**TEXTE À LIRE**
:::::

C'était à la une ! Loi de Lynch aux États-Unis
La lecture du jour présente le reportage aux États-Unis de Curt Riess, journaliste à Paris-Soir en 1937. Pendaisons, noyades, supplices, flagellations, meurtres... le quotidien monstrueux des noirs apparaît au grand jour.
En partenariat avec "La Fabrique de l'Histoire" sur France Culture
Cette semaine : La loi de Lynch, par Curt Riess, Paris-soir, 14 octobre 1937
Lecture par Daniel Kenigsberg
Réalisation : Marie-Laure Ciboulet
« LA LOI DE LYNCH - En 55 ans, 4674 NÈGRES ont été brûlés ! Sur ce nombre, plus de 500 étaient sûrement innocents ; plus de 3000, même coupables, n'auraient pas été condamnés à mort !
(De notre envoyé spécial Curt RIESS)
... Tampa, Hillsborough County : Robert Johnson, nègre, condamné pour vol de volaille, fusillé par auteurs inconnus.
... Hazard, Perry County : Rex Scott, nègre, accusé d'avoir frappé un blanc, arraché à la police, pendu et fusillé.
... Lambert, Bolivar County : Joe Love et Isaac Thomas, nègres, accusés d'une tentative de viol, arrachés à la police et pendus.
... Pelahatchie, Rankin County : Henry Bedord, nègre, flagellé à mort, pour avoir parlé irrespectueusement à un blanc.

:::::

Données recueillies
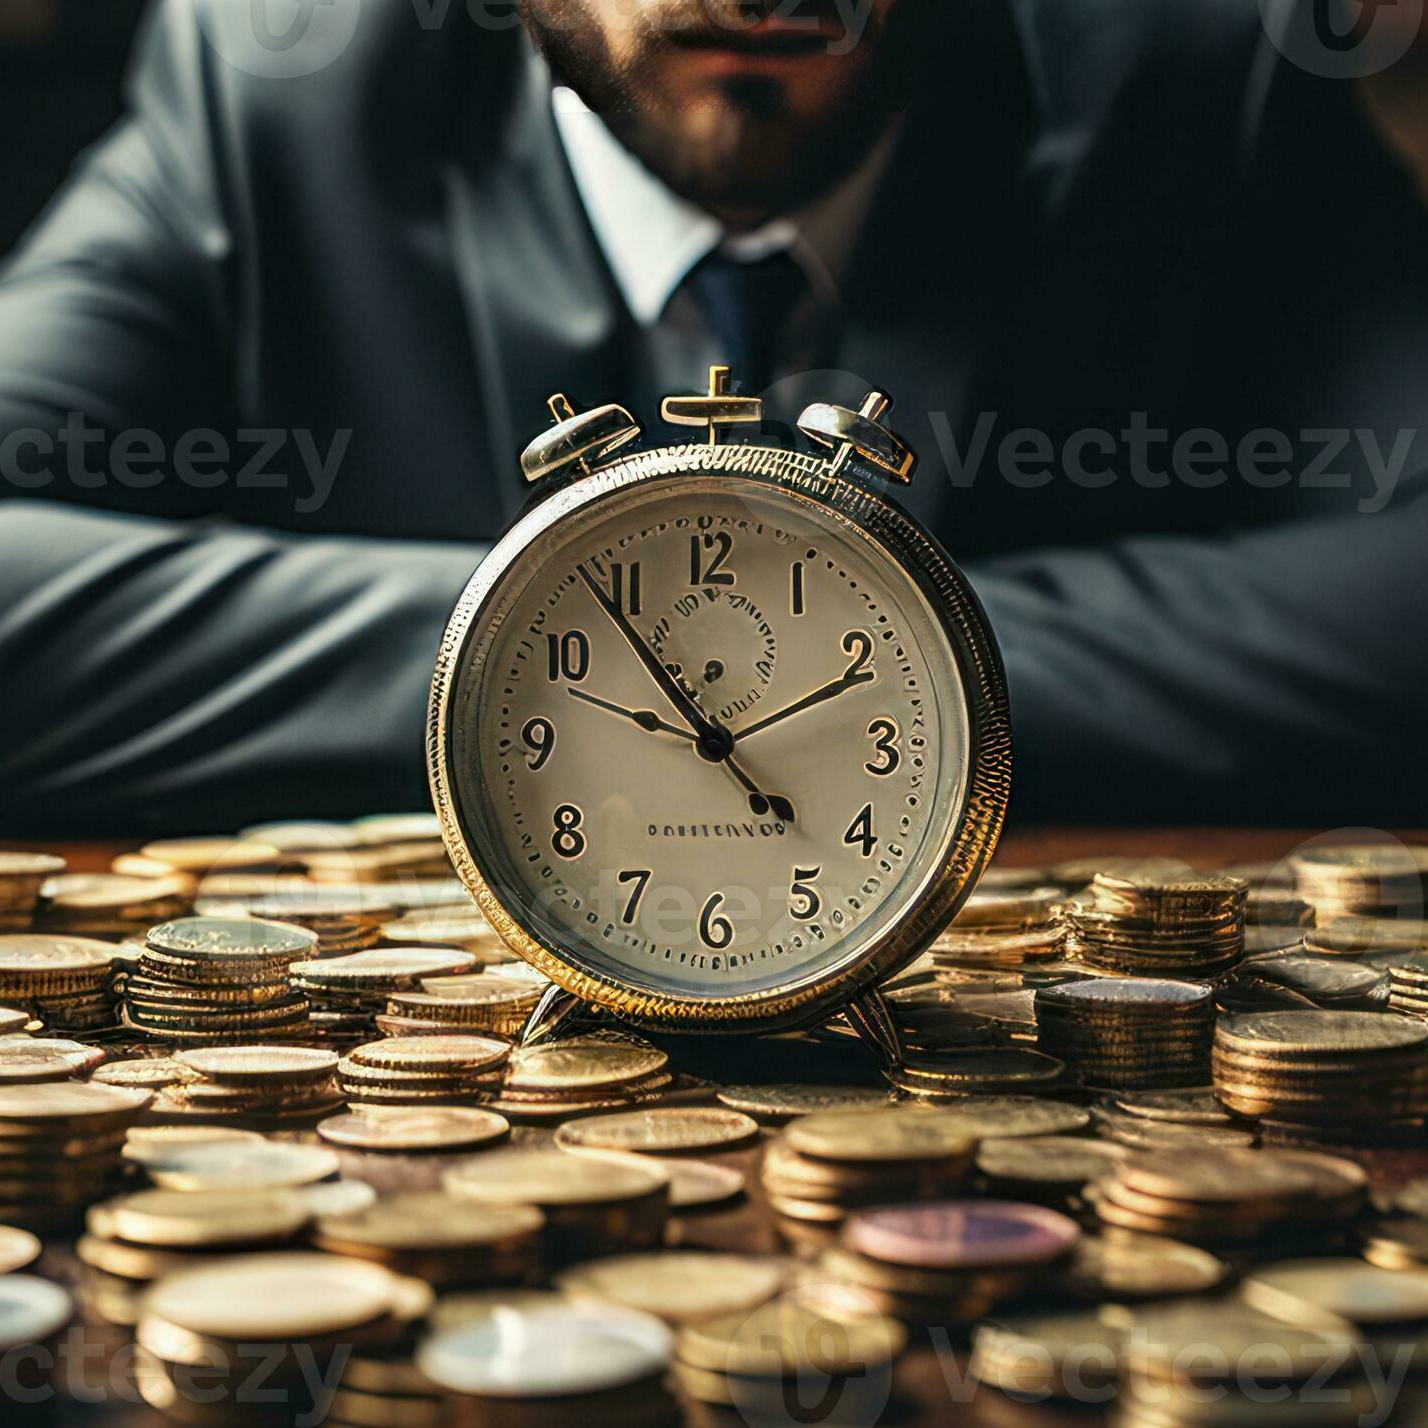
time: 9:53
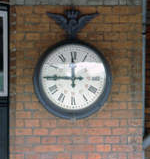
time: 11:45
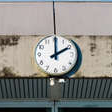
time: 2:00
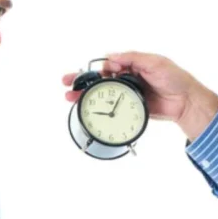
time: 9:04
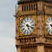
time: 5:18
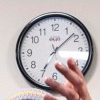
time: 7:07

:::::

**ÉNONCÉ 1**
Relevez tous les comtés cités dans le texte sur la loi de Lynch.
**ÉNONCÉ 2**
Reprenez le texte sur la loi de Lynch et écrivez la suite après sa dernière phrase.
Ces données viennent d'une autre source.

**BONNE RÉPONSE 1**
Hillsborough County, Perry County, Bolivar County, Rankin County

**BONNE RÉPONSE 2**
... Manchester, Coffee County : Richard Wilkerson, nègre, assailli et assommé, pour avoir frappé un blanc. Auteurs inconnus.
— Des exemples comme ça, me dit M. Taggert, vous en trouverez des milliers. C'est la menue monnaie du meurtre. Mais il y a mieux.
M. Taggert est dentiste à Burmingham (Alabama). C'est un nègre intelligent et cultivé qui souffre dans sa chair toutes les souffrances de sa race. Je suis venu dans son bureau pour parcourir la documentation qu'il a accumulée sur les cas de lynchage. Statistiques d'atrocités.
— Il y a mieux, dites-vous ?
— Continuez, vous verrez...
Et je me replonge dans ces dossiers où ce ne sont que comptes rendus effroyables, cruautés, atrocités, crimes anonymes. En bas, dans la rue, j'entends des enfants s'amuser et chanter :
J'ai des ailes,
Tu as des ailes,
Tous les enfants de Dieu ont des ailes.
Sous mes yeux les méfaits se succèdent. Ça devient monotone à force d'être toujours abominable. Et toujours cette même phrase qui revient obsédante pour clore les récits rouges.
« On ne fit enlever le cadavre qu'à la tombée de la nuit. »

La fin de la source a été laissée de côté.